→ Page-level text extractions
◇ ◇ ◇ ◇ ◇ ◇ ◇

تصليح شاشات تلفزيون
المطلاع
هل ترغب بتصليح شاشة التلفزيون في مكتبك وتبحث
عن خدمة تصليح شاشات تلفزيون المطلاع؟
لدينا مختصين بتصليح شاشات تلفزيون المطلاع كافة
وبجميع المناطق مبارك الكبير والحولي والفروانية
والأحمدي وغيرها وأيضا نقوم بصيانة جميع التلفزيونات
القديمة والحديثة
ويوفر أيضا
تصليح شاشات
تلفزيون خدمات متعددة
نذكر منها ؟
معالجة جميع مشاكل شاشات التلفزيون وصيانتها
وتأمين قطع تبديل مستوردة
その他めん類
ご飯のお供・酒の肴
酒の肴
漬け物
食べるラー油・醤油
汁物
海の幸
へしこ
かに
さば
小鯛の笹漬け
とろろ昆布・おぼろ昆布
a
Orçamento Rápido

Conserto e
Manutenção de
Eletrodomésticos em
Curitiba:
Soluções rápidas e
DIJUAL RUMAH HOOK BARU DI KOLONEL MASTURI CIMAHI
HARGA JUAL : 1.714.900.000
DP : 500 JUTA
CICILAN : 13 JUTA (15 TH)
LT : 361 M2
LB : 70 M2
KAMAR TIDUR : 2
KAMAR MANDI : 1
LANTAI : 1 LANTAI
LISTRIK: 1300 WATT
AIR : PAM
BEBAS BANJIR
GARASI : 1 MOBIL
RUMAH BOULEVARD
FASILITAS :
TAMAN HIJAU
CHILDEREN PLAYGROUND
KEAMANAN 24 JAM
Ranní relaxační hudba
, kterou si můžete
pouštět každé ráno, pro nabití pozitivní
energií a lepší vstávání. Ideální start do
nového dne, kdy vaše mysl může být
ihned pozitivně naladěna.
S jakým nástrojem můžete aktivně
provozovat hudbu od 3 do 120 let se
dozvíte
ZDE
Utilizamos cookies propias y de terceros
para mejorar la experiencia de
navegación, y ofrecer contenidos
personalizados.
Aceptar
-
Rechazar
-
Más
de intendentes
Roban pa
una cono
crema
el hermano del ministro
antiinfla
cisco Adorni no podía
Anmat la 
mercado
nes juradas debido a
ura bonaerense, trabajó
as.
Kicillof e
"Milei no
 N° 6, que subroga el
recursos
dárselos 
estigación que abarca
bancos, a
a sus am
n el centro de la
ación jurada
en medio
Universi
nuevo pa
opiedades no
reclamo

◇ ◇ ◇ ◇ ◇ ◇ ◇

→ REQUIRED WORK
Rewrite all of the records with "Curitiba" swapped for "São Paulo". Leave everything else unchanged.

→ SOLUTION TO THE PROBLEM
تصليح شاشات تلفزيون
المطلاع
هل ترغب بتصليح شاشة التلفزيون في مكتبك وتبحث
عن خدمة تصليح شاشات تلفزيون المطلاع؟
لدينا مختصين بتصليح شاشات تلفزيون المطلاع كافة
وبجميع المناطق مبارك الكبير والحولي والفروانية
والأحمدي وغيرها وأيضا نقوم بصيانة جميع التلفزيونات
القديمة والحديثة
ويوفر أيضا
تصليح شاشات
تلفزيون خدمات متعددة
نذكر منها ؟
معالجة جميع مشاكل شاشات التلفزيون وصيانتها
وتأمين قطع تبديل مستوردة
その他めん類
ご飯のお供・酒の肴
酒の肴
漬け物
食べるラー油・醤油
汁物
海の幸
へしこ
かに
さば
小鯛の笹漬け
とろろ昆布・おぼろ昆布
a
Orçamento Rápido

Conserto e
Manutenção de
Eletrodomésticos em
São Paulo:
Soluções rápidas e
DIJUAL RUMAH HOOK BARU DI KOLONEL MASTURI CIMAHI
HARGA JUAL : 1.714.900.000
DP : 500 JUTA
CICILAN : 13 JUTA (15 TH)
LT : 361 M2
LB : 70 M2
KAMAR TIDUR : 2
KAMAR MANDI : 1
LANTAI : 1 LANTAI
LISTRIK: 1300 WATT
AIR : PAM
BEBAS BANJIR
GARASI : 1 MOBIL
RUMAH BOULEVARD
FASILITAS :
TAMAN HIJAU
CHILDEREN PLAYGROUND
KEAMANAN 24 JAM
Ranní relaxační hudba
, kterou si můžete
pouštět každé ráno, pro nabití pozitivní
energií a lepší vstávání. Ideální start do
nového dne, kdy vaše mysl může být
ihned pozitivně naladěna.
S jakým nástrojem můžete aktivně
provozovat hudbu od 3 do 120 let se
dozvíte
ZDE
Utilizamos cookies propias y de terceros
para mejorar la experiencia de
navegación, y ofrecer contenidos
personalizados.
Aceptar
-
Rechazar
-
Más
de intendentes
Roban pa
una cono
crema
el hermano del ministro
antiinfla
cisco Adorni no podía
Anmat la 
mercado
nes juradas debido a
ura bonaerense, trabajó
as.
Kicillof e
"Milei no
 N° 6, que subroga el
recursos
dárselos 
estigación que abarca
bancos, a
a sus am
n el centro de la
ación jurada
en medio
Universi
nuevo pa
opiedades no
reclamo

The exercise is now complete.